# ENTRIES PROVIDED:
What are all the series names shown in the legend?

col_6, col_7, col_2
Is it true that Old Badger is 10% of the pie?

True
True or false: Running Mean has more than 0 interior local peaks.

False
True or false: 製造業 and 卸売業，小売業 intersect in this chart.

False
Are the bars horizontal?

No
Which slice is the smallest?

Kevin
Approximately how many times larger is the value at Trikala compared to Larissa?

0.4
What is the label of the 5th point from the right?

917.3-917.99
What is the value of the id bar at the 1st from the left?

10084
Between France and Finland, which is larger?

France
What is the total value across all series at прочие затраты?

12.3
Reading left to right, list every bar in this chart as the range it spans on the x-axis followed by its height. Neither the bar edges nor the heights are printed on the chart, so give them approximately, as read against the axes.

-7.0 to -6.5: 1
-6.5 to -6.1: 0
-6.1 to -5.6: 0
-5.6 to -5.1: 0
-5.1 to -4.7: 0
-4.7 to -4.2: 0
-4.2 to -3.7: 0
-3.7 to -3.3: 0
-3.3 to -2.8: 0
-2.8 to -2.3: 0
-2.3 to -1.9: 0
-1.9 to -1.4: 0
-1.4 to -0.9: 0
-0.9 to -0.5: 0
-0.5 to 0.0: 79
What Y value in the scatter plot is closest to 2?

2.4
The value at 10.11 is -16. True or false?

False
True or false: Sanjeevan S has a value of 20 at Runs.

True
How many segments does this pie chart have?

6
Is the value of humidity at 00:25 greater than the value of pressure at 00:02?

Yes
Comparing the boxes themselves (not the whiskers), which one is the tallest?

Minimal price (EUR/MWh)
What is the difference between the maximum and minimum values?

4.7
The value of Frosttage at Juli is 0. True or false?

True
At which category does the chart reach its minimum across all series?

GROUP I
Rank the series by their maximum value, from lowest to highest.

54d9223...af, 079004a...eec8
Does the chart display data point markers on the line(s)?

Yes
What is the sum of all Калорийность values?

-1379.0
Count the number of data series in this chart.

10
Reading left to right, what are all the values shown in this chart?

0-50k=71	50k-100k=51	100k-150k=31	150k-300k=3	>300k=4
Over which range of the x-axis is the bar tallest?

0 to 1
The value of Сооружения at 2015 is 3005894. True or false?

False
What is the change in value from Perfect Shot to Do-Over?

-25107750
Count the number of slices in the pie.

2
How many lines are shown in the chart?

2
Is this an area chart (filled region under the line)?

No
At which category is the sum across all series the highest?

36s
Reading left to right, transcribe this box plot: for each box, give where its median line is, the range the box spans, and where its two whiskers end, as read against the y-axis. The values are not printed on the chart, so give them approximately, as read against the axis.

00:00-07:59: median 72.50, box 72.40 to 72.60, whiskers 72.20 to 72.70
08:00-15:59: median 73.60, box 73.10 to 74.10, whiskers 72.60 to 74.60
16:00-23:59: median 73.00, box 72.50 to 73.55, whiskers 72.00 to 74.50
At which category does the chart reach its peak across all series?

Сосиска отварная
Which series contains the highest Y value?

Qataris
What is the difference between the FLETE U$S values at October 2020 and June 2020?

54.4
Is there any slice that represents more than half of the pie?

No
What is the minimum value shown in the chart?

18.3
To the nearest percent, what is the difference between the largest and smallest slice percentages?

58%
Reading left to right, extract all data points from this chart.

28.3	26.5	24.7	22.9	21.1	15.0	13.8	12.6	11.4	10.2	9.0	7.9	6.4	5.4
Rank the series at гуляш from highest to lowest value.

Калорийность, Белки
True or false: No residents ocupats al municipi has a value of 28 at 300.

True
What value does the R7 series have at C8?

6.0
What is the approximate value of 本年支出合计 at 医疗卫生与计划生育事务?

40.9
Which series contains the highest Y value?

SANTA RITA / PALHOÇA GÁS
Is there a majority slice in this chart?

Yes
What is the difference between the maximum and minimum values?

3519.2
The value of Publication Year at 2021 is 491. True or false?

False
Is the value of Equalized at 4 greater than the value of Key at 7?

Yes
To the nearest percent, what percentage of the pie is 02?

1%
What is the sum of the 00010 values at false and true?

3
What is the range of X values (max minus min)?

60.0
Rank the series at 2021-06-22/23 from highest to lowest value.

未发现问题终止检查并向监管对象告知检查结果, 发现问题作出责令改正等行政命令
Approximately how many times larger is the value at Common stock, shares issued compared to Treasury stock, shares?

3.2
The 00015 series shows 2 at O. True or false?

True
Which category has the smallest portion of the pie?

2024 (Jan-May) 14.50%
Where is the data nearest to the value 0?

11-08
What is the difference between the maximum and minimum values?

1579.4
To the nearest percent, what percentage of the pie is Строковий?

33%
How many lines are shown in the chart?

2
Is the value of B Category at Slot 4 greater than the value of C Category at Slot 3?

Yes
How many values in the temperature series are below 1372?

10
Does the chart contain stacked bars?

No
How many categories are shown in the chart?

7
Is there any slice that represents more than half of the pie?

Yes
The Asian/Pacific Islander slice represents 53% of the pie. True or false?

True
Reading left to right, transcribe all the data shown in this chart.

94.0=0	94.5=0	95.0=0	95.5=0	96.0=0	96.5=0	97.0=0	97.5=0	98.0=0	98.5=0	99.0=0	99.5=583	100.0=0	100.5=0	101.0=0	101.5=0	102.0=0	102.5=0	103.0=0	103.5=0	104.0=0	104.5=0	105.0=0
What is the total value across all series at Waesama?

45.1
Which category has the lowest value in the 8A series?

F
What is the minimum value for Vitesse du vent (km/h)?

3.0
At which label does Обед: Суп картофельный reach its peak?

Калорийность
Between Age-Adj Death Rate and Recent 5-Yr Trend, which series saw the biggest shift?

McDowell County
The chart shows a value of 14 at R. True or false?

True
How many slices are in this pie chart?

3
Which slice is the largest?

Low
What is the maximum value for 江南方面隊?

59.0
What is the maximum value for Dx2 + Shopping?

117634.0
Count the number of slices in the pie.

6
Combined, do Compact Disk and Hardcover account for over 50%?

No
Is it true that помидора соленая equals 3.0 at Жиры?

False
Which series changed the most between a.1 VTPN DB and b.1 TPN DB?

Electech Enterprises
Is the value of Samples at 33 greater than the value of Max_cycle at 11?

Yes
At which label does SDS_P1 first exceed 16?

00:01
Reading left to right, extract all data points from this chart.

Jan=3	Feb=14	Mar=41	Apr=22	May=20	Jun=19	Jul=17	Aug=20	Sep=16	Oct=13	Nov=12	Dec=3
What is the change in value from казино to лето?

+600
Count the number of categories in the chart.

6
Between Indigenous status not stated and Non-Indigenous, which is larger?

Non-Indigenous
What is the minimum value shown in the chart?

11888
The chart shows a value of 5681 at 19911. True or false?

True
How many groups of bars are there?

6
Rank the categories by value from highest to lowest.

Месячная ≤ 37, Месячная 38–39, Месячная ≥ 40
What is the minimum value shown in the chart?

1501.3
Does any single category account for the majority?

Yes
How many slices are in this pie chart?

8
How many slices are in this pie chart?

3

# TASK TO COMPLETE:
Copy out every one of the rows above word for word, changing nothing.

# RESPONSE TO THE TASK:
What are all the series names shown in the legend?

col_6, col_7, col_2
Is it true that Old Badger is 10% of the pie?

True
True or false: Running Mean has more than 0 interior local peaks.

False
True or false: 製造業 and 卸売業，小売業 intersect in this chart.

False
Are the bars horizontal?

No
Which slice is the smallest?

Kevin
Approximately how many times larger is the value at Trikala compared to Larissa?

0.4
What is the label of the 5th point from the right?

917.3-917.99
What is the value of the id bar at the 1st from the left?

10084
Between France and Finland, which is larger?

France
What is the total value across all series at прочие затраты?

12.3
Reading left to right, list every bar in this chart as the range it spans on the x-axis followed by its height. Neither the bar edges nor the heights are printed on the chart, so give them approximately, as read against the axes.

-7.0 to -6.5: 1
-6.5 to -6.1: 0
-6.1 to -5.6: 0
-5.6 to -5.1: 0
-5.1 to -4.7: 0
-4.7 to -4.2: 0
-4.2 to -3.7: 0
-3.7 to -3.3: 0
-3.3 to -2.8: 0
-2.8 to -2.3: 0
-2.3 to -1.9: 0
-1.9 to -1.4: 0
-1.4 to -0.9: 0
-0.9 to -0.5: 0
-0.5 to 0.0: 79
What Y value in the scatter plot is closest to 2?

2.4
The value at 10.11 is -16. True or false?

False
True or false: Sanjeevan S has a value of 20 at Runs.

True
How many segments does this pie chart have?

6
Is the value of humidity at 00:25 greater than the value of pressure at 00:02?

Yes
Comparing the boxes themselves (not the whiskers), which one is the tallest?

Minimal price (EUR/MWh)
What is the difference between the maximum and minimum values?

4.7
The value of Frosttage at Juli is 0. True or false?

True
At which category does the chart reach its minimum across all series?

GROUP I
Rank the series by their maximum value, from lowest to highest.

54d9223...af, 079004a...eec8
Does the chart display data point markers on the line(s)?

Yes
What is the sum of all Калорийность values?

-1379.0
Count the number of data series in this chart.

10
Reading left to right, what are all the values shown in this chart?

0-50k=71	50k-100k=51	100k-150k=31	150k-300k=3	>300k=4
Over which range of the x-axis is the bar tallest?

0 to 1
The value of Сооружения at 2015 is 3005894. True or false?

False
What is the change in value from Perfect Shot to Do-Over?

-25107750
Count the number of slices in the pie.

2
How many lines are shown in the chart?

2
Is this an area chart (filled region under the line)?

No
At which category is the sum across all series the highest?

36s
Reading left to right, transcribe this box plot: for each box, give where its median line is, the range the box spans, and where its two whiskers end, as read against the y-axis. The values are not printed on the chart, so give them approximately, as read against the axis.

00:00-07:59: median 72.50, box 72.40 to 72.60, whiskers 72.20 to 72.70
08:00-15:59: median 73.60, box 73.10 to 74.10, whiskers 72.60 to 74.60
16:00-23:59: median 73.00, box 72.50 to 73.55, whiskers 72.00 to 74.50
At which category does the chart reach its peak across all series?

Сосиска отварная
Which series contains the highest Y value?

Qataris
What is the difference between the FLETE U$S values at October 2020 and June 2020?

54.4
Is there any slice that represents more than half of the pie?

No
What is the minimum value shown in the chart?

18.3
To the nearest percent, what is the difference between the largest and smallest slice percentages?

58%
Reading left to right, extract all data points from this chart.

28.3	26.5	24.7	22.9	21.1	15.0	13.8	12.6	11.4	10.2	9.0	7.9	6.4	5.4
Rank the series at гуляш from highest to lowest value.

Калорийность, Белки
True or false: No residents ocupats al municipi has a value of 28 at 300.

True
What value does the R7 series have at C8?

6.0
What is the approximate value of 本年支出合计 at 医疗卫生与计划生育事务?

40.9
Which series contains the highest Y value?

SANTA RITA / PALHOÇA GÁS
Is there a majority slice in this chart?

Yes
What is the difference between the maximum and minimum values?

3519.2
The value of Publication Year at 2021 is 491. True or false?

False
Is the value of Equalized at 4 greater than the value of Key at 7?

Yes
To the nearest percent, what percentage of the pie is 02?

1%
What is the sum of the 00010 values at false and true?

3
What is the range of X values (max minus min)?

60.0
Rank the series at 2021-06-22/23 from highest to lowest value.

未发现问题终止检查并向监管对象告知检查结果, 发现问题作出责令改正等行政命令
Approximately how many times larger is the value at Common stock, shares issued compared to Treasury stock, shares?

3.2
The 00015 series shows 2 at O. True or false?

True
Which category has the smallest portion of the pie?

2024 (Jan-May) 14.50%
Where is the data nearest to the value 0?

11-08
What is the difference between the maximum and minimum values?

1579.4
To the nearest percent, what percentage of the pie is Строковий?

33%
How many lines are shown in the chart?

2
Is the value of B Category at Slot 4 greater than the value of C Category at Slot 3?

Yes
How many values in the temperature series are below 1372?

10
Does the chart contain stacked bars?

No
How many categories are shown in the chart?

7
Is there any slice that represents more than half of the pie?

Yes
The Asian/Pacific Islander slice represents 53% of the pie. True or false?

True
Reading left to right, transcribe all the data shown in this chart.

94.0=0	94.5=0	95.0=0	95.5=0	96.0=0	96.5=0	97.0=0	97.5=0	98.0=0	98.5=0	99.0=0	99.5=583	100.0=0	100.5=0	101.0=0	101.5=0	102.0=0	102.5=0	103.0=0	103.5=0	104.0=0	104.5=0	105.0=0
What is the total value across all series at Waesama?

45.1
Which category has the lowest value in the 8A series?

F
What is the minimum value for Vitesse du vent (km/h)?

3.0
At which label does Обед: Суп картофельный reach its peak?

Калорийность
Between Age-Adj Death Rate and Recent 5-Yr Trend, which series saw the biggest shift?

McDowell County
The chart shows a value of 14 at R. True or false?

True
How many slices are in this pie chart?

3
Which slice is the largest?

Low
What is the maximum value for 江南方面隊?

59.0
What is the maximum value for Dx2 + Shopping?

117634.0
Count the number of slices in the pie.

6
Combined, do Compact Disk and Hardcover account for over 50%?

No
Is it true that помидора соленая equals 3.0 at Жиры?

False
Which series changed the most between a.1 VTPN DB and b.1 TPN DB?

Electech Enterprises
Is the value of Samples at 33 greater than the value of Max_cycle at 11?

Yes
At which label does SDS_P1 first exceed 16?

00:01
Reading left to right, extract all data points from this chart.

Jan=3	Feb=14	Mar=41	Apr=22	May=20	Jun=19	Jul=17	Aug=20	Sep=16	Oct=13	Nov=12	Dec=3
What is the change in value from казино to лето?

+600
Count the number of categories in the chart.

6
Between Indigenous status not stated and Non-Indigenous, which is larger?

Non-Indigenous
What is the minimum value shown in the chart?

11888
The chart shows a value of 5681 at 19911. True or false?

True
How many groups of bars are there?

6
Rank the categories by value from highest to lowest.

Месячная ≤ 37, Месячная 38–39, Месячная ≥ 40
What is the minimum value shown in the chart?

1501.3
Does any single category account for the majority?

Yes
How many slices are in this pie chart?

8
How many slices are in this pie chart?

3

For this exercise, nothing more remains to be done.